Please note: the Rules Engine section of this configuration requires a Full-Stack level of service.
Create a new Escalation Policy
Navigate to the Team in need of a waiting room Escalation Policy. Click Escalation Policies >> Add Escalation Policy.
Set up the Escalation Policy
Click the drop-down for Immediately, and choose a time interval to delay alerts that are sent to this team’s Waiting Room Escalation Policy.
For the escalation type, choose Execute Policy and then choose the policy from the team that will be responsible for these incidents should they fail to auto-resolve within the configured time delay.
Create a Routing Key
Navigate to Settings >>> Routing Keys.
Select Add Key, give the new routing key a name and choose the waiting room team you’ve just created.
Set up a Rules Engine rule to route these incidents to the Waiting Room
Navigate to Settings >>> Alert Rules Engine, and then choose Add a Rule.

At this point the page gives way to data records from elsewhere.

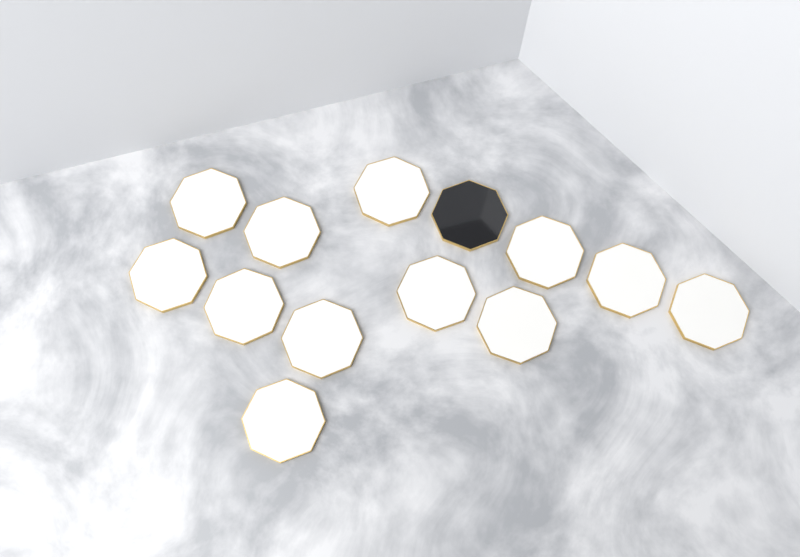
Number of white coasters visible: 12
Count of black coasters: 1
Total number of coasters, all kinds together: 13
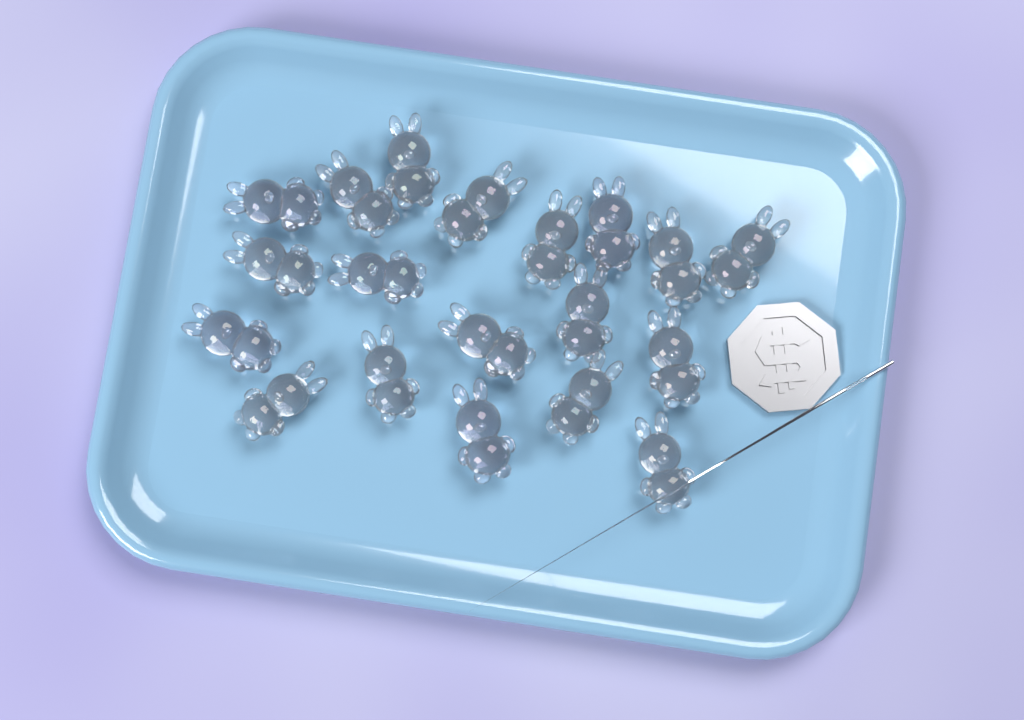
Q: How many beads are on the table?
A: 19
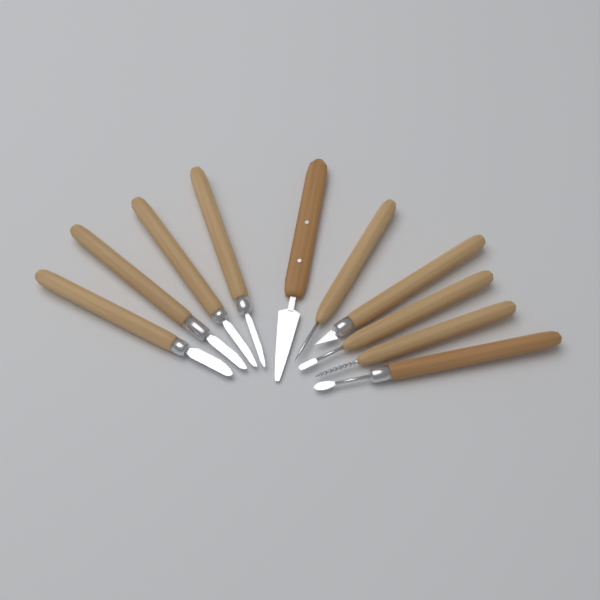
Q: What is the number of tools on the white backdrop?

In the following example, we’ve configured our rule to match the entity_id field to a wildcard phrase within variable of the entity_id field. Any incoming alert that has this matching condition will be routed to the waiting room escalation policy. This way you limit the scope of the matching condition to these issues only, without affecting an on-call team’s ability to be paged immediately in the event of an urgent issue. For more information on using the Rules Engine click HERE.
If you have a variety of incidents that require this approach, and multiple teams/escalation policies that will be responsible, you will need to set up a unique waiting room escalation policy (with its own routing_key) for each of those teams’ policies. For example, “Ops Waiting Room” (escalation policy points to Ops team), and “SRE Waiting Room” (escalation points to SRE team), etc.